Dataset entries
....
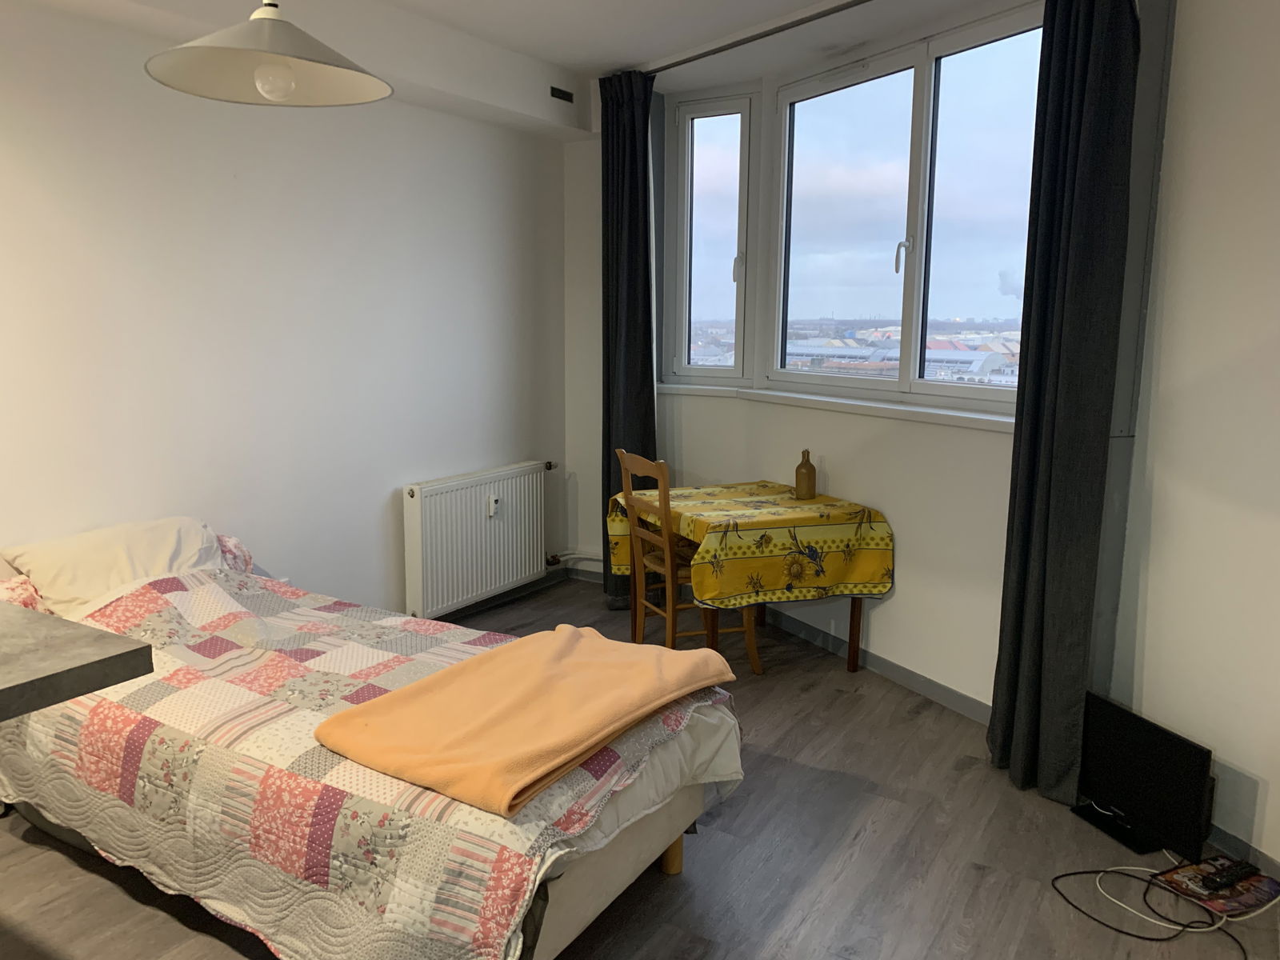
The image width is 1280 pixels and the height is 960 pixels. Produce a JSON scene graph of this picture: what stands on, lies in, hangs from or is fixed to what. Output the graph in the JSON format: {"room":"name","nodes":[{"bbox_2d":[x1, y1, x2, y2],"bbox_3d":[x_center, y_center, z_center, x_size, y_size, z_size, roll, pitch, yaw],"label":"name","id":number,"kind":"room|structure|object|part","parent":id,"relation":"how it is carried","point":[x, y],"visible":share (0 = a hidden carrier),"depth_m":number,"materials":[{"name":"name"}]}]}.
{"room":"bedroom","nodes":[
{"label":"bedroom","id":0,"kind":"room"},
{"bbox_2d":[0,0,575,622],"bbox_3d":[-1.791,-0.399,3.245,0.197,2.708,5.399,6,11,31],"label":"left wall","id":1,"kind":"structure","parent":0,"point":[134,222],"depth_m":3.62,"materials":[{"name":"white paint"}]},
{"bbox_2d":[402,460,550,618],"bbox_3d":[-0.766,0.270,4.733,0.102,0.596,1.071,6,11,31],"label":"radiator","id":2,"kind":"object","parent":1,"relation":"attached to","point":[473,498],"visible":0.99,"depth_m":4.59,"materials":[{"name":"white metal"}]},
{"bbox_2d":[486,492,500,517],"bbox_3d":[-0.709,0.126,4.653,0.032,0.096,0.060,6,11,31],"label":"heat meter","id":3,"kind":"object","parent":2,"relation":"attached to","point":[494,504],"visible":0.98,"depth_m":4.64,"materials":[{"name":"white plastic"}]},
{"bbox_2d":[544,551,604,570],"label":"radiator pipe","id":4,"kind":"object","parent":2,"relation":"attached to","point":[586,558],"visible":0.49,"depth_m":5.37,"materials":[{"name":"white metal"}]},
{"bbox_2d":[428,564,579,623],"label":"baseboard","id":5,"kind":"structure","parent":1,"relation":"attached to","point":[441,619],"depth_m":5.01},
....
-- Work to be completed --
Retype the records exactly. Any image in them should not appear in what you write.

-- Expected output --
The image width is 1280 pixels and the height is 960 pixels. Produce a JSON scene graph of this picture: what stands on, lies in, hangs from or is fixed to what. Output the graph in the JSON format: {"room":"name","nodes":[{"bbox_2d":[x1, y1, x2, y2],"bbox_3d":[x_center, y_center, z_center, x_size, y_size, z_size, roll, pitch, yaw],"label":"name","id":number,"kind":"room|structure|object|part","parent":id,"relation":"how it is carried","point":[x, y],"visible":share (0 = a hidden carrier),"depth_m":number,"materials":[{"name":"name"}]}]}.
{"room":"bedroom","nodes":[
{"label":"bedroom","id":0,"kind":"room"},
{"bbox_2d":[0,0,575,622],"bbox_3d":[-1.791,-0.399,3.245,0.197,2.708,5.399,6,11,31],"label":"left wall","id":1,"kind":"structure","parent":0,"point":[134,222],"depth_m":3.62,"materials":[{"name":"white paint"}]},
{"bbox_2d":[402,460,550,618],"bbox_3d":[-0.766,0.270,4.733,0.102,0.596,1.071,6,11,31],"label":"radiator","id":2,"kind":"object","parent":1,"relation":"attached to","point":[473,498],"visible":0.99,"depth_m":4.59,"materials":[{"name":"white metal"}]},
{"bbox_2d":[486,492,500,517],"bbox_3d":[-0.709,0.126,4.653,0.032,0.096,0.060,6,11,31],"label":"heat meter","id":3,"kind":"object","parent":2,"relation":"attached to","point":[494,504],"visible":0.98,"depth_m":4.64,"materials":[{"name":"white plastic"}]},
{"bbox_2d":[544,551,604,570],"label":"radiator pipe","id":4,"kind":"object","parent":2,"relation":"attached to","point":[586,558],"visible":0.49,"depth_m":5.37,"materials":[{"name":"white metal"}]},
{"bbox_2d":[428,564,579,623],"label":"baseboard","id":5,"kind":"structure","parent":1,"relation":"attached to","point":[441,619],"depth_m":5.01},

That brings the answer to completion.